Using SPORT's lineup cut time needed for player selection and photo choice, but I do wonder: who paid whom for this privilege? Topps might've compensated SPORT for their editorial work or SPORT could've paid Topps for the on-card advertising. I bet it was SPORT who wrote a check, since they played second fiddle to The Sporting News for readership, whereas Topps was top dog in baseball cards.
|1958 Topps #485, Ted Williams AS|
I've one more All-Star theory to throw past you: Ted Williams. The Kid made his final Topps appearance as an active player on 1958 #485, missing both 1959 and 1960 Topps sets thanks to an exclusive (and exorbitant) contract with aspiring baseball competitor Fleer, who produced a one-man set of 80 cards as 1959 Fleer Ted Williams.
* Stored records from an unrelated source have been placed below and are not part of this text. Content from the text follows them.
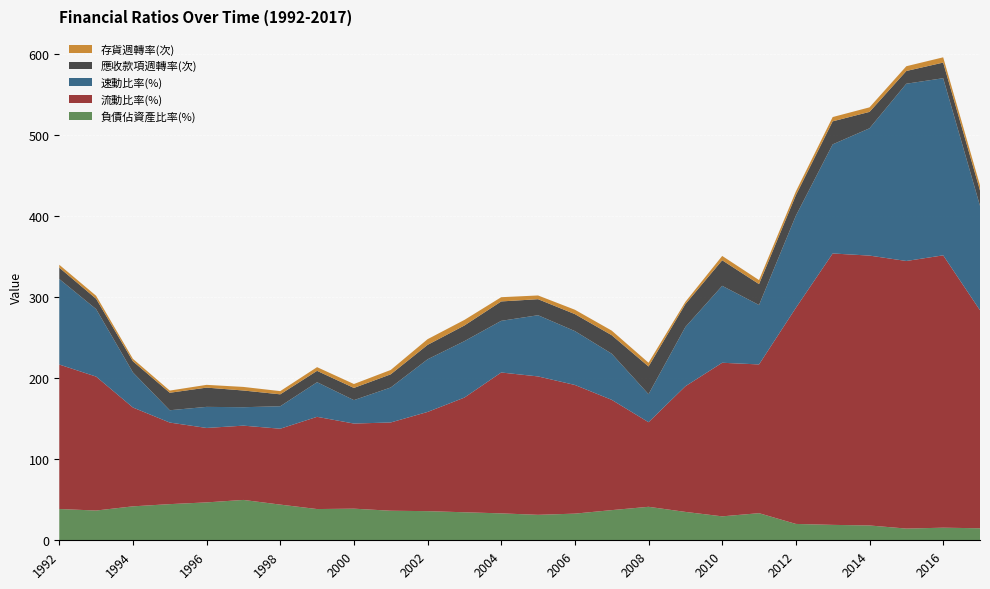

Reading left to right, extract all data points from this chart.

負債佔資產比率(%): 38.6	36.7	41.9	44.6	46.8	49.8	44.0	38.5	39.0	36.5	36.0	34.6	33.2	31.4	32.9	37.2	41.3	35.0	29.5	33.5	20.2	19.0	18.3	14.4	15.6	14.8
流動比率(%): 178.2	165.2	121.9	100.6	91.8	91.6	93.6	113.8	105.0	108.9	122.4	141.5	173.8	170.7	158.7	136.1	104.3	155.0	189.5	183.5	266.6	334.8	332.9	330.1	336.0	269.0
速動比率(%): 105.5	83.2	43.3	15.2	26.0	22.8	27.7	42.7	28.9	43.1	64.9	69.6	63.7	75.5	66.5	56.9	34.6	73.1	94.9	73.3	113.6	134.6	157.0	218.7	218.5	128.9
應收款項週轉率(次): 14.0	12.8	13.7	21.6	23.8	20.6	14.7	14.0	15.0	16.2	17.8	19.3	23.9	19.8	20.9	22.8	34.2	28.2	31.5	25.8	25.3	28.4	20.3	15.7	19.3	19.0
存貨週轉率(次): 3.6	3.7	3.0	2.7	3.4	4.4	4.0	4.6	4.8	5.4	7.0	6.9	5.2	4.6	5.4	5.7	4.6	2.8	5.3	5.0	4.7	5.3	5.6	5.9	6.5	6.3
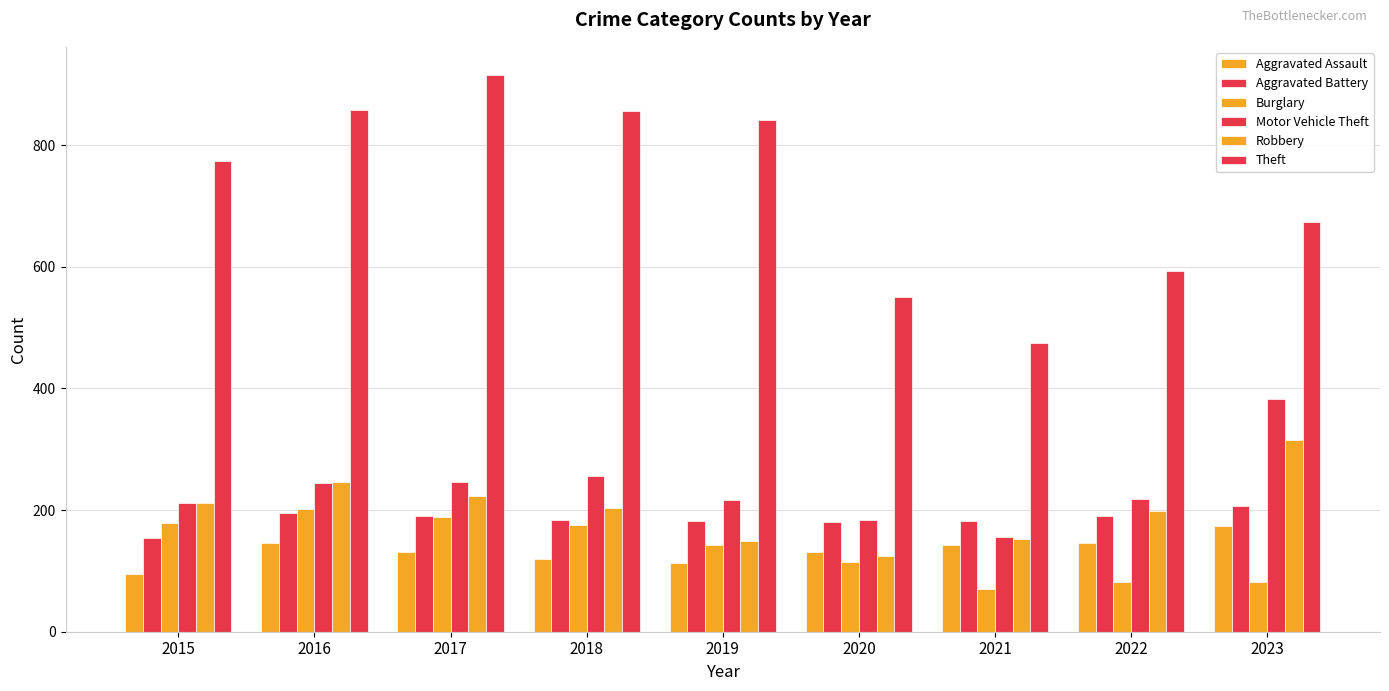

Which series has the largest total across all categories?

Theft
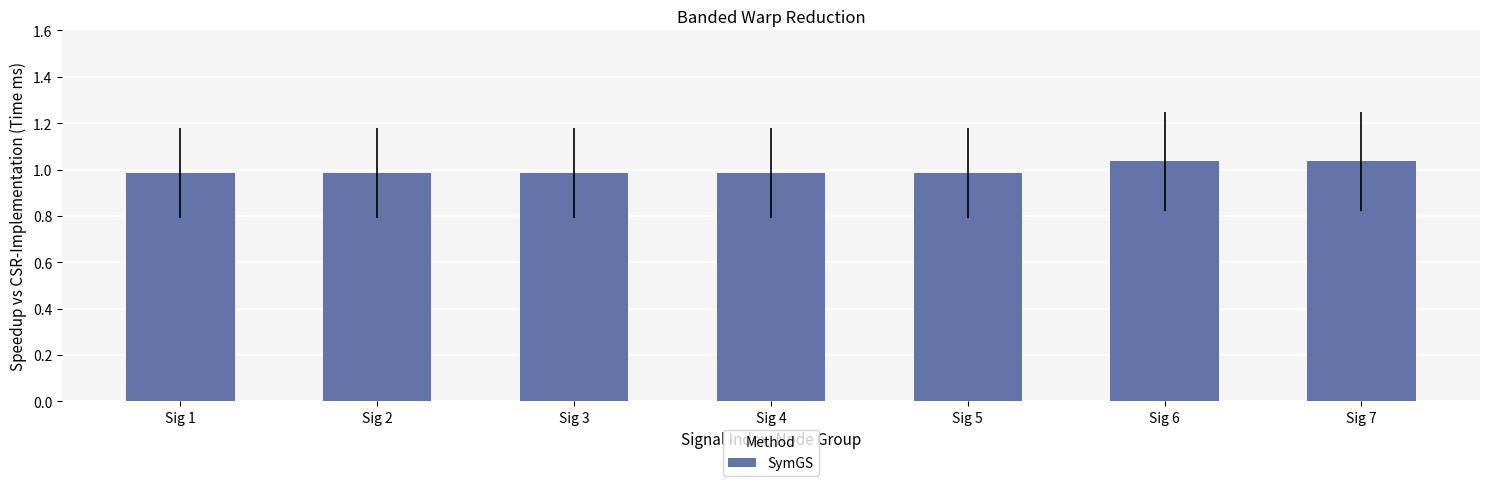

Are the bars grouped side by side (vs. stacked)?

No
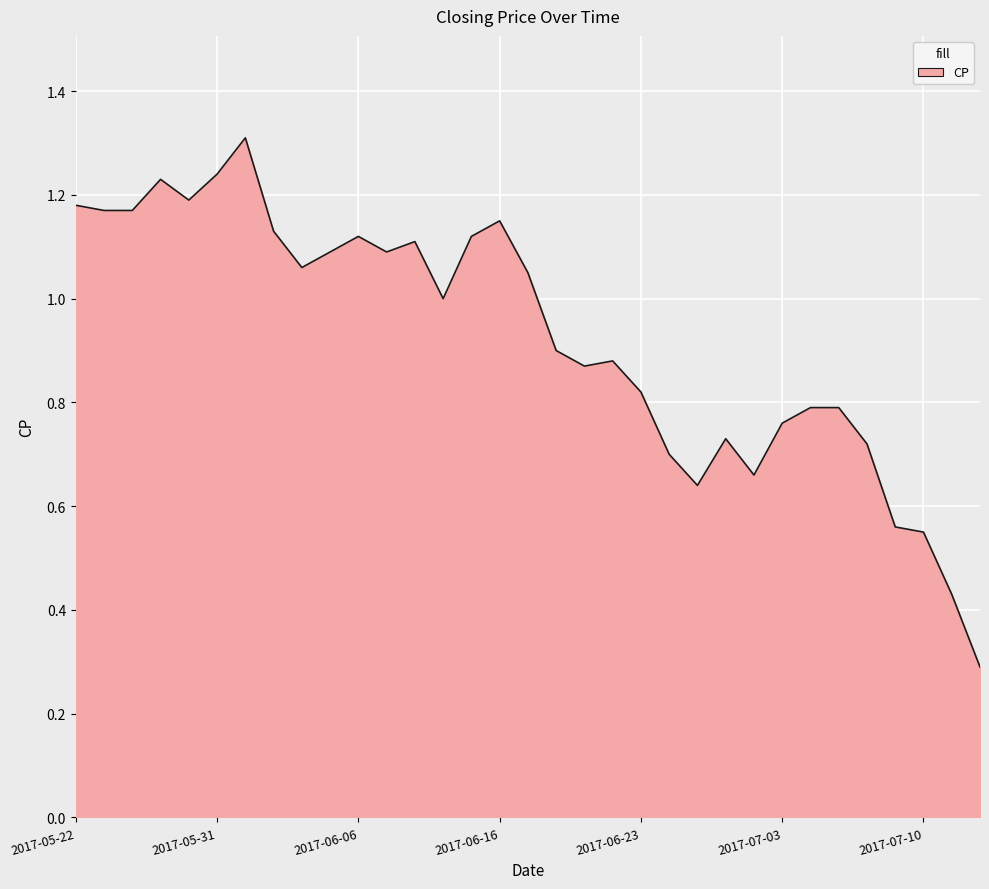

What is the smallest value displayed?

0.3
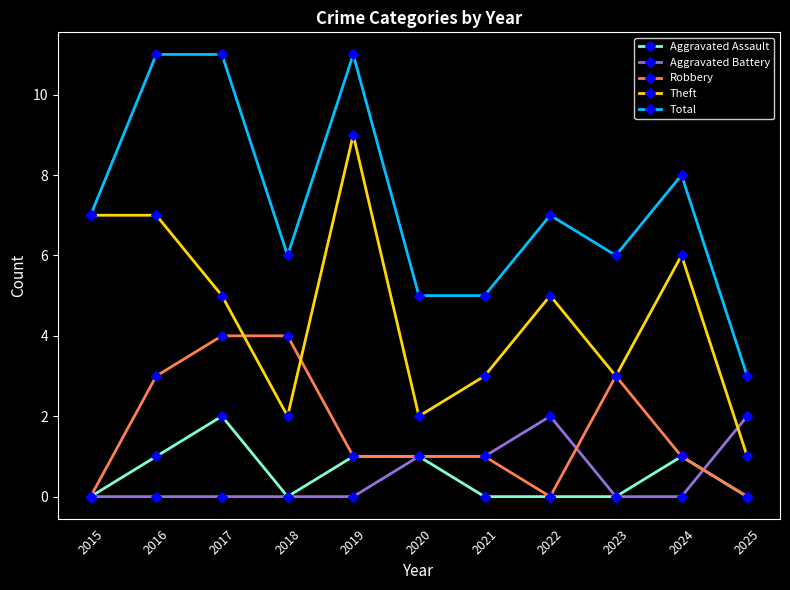

Reading left to right, what are all the values shown in this chart?

Aggravated Assault: 0	1	2	0	1	1	0	0	0	1	0
Aggravated Battery: 0	0	0	0	0	1	1	2	0	0	2
Robbery: 0	3	4	4	1	1	1	0	3	1	0
Theft: 7	7	5	2	9	2	3	5	3	6	1
Total: 7	11	11	6	11	5	5	7	6	8	3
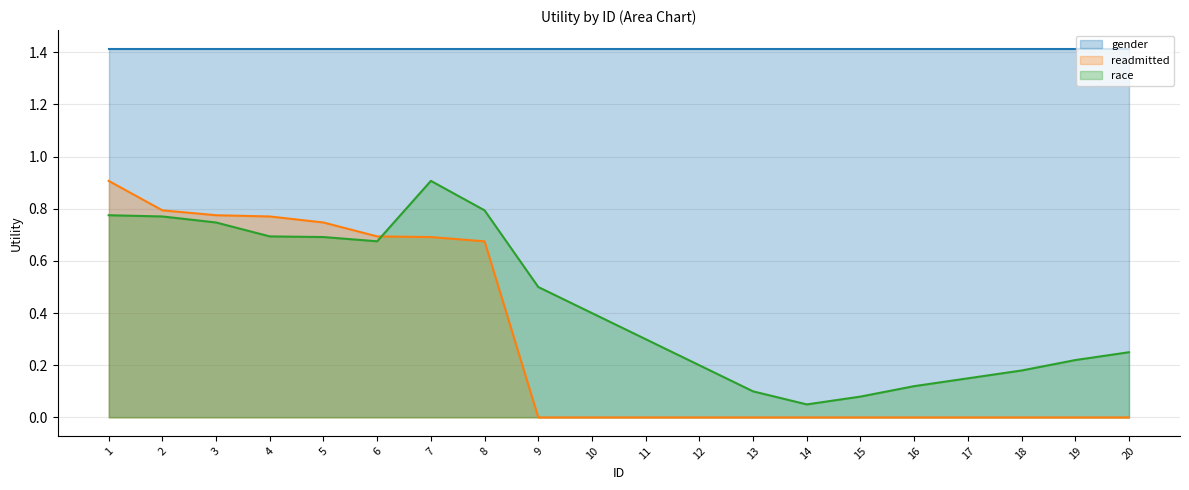

At which category does the chart reach its minimum across all series?

9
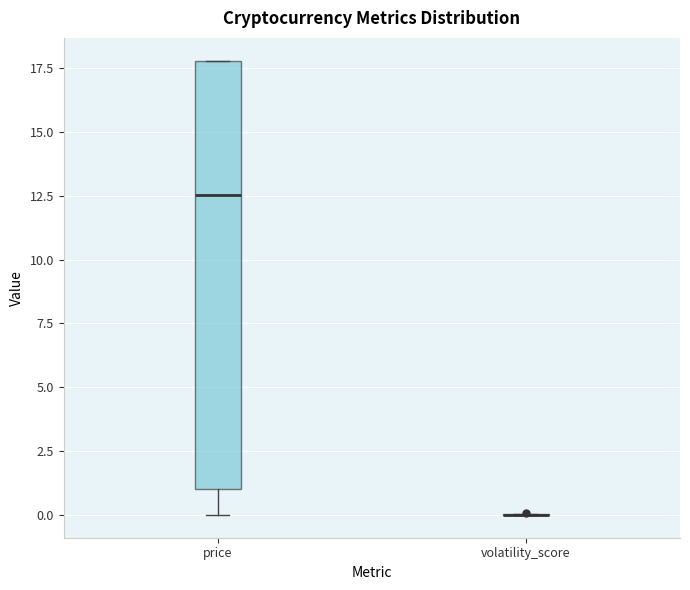

Reading left to right, transcribe this box plot: for each box, give where its median line is, the range the box spans, and where its two whiskers end, as read against the y-axis. The values are not printed on the chart, so give them approximately, as read against the axis.

price: median 12.5, box 1.0 to 18.0, whiskers 0.0 to 18.0
volatility_score: box collapsed to a line at 0.0, whiskers 0.0 to 0.0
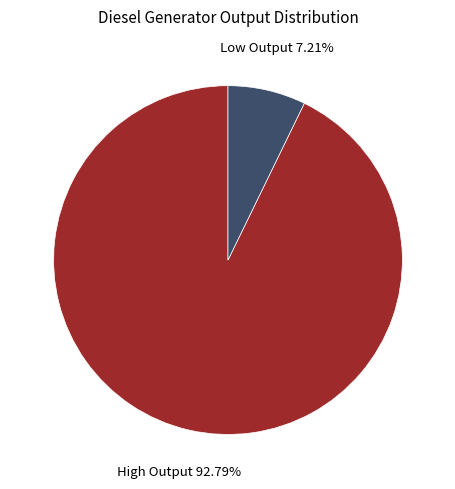

What is the smallest slice in the pie chart?

Low Output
|1959 Fleer Ted Williams box & packs|
Fleer also folded Williams into their 1960 All-Time Greats set as its only active player. (That "only active player" detail frustrated kids who wanted current stars in 1960 Fleer packs; as PSA tells it, "who were these guys?")
|1960 Fleer All-Time Greats #72, Ted Williams|
Fleer's deal, $5000 annually for four years, essentially bought out Ted's remaining career and Topps might well have known about their negotiations or even bid for Ted's contract at some point. If so, Topps saved a pile of money and squeezed out one more Williams card by creating this 1958 All-Star subset.
Let me know if you have other theories or info on how the All-Star set came to be. To me, it's clearly linked to Frick's 1958 removal of fan voting on All-Star rosters, the end of Musial's "Topps holdout," and the ever-present Topps desire to earn money. Whatever the circumstances, adding SPORT Magazine's '58 All Star Selections inspired a standard feature of baseball sets for decades to come.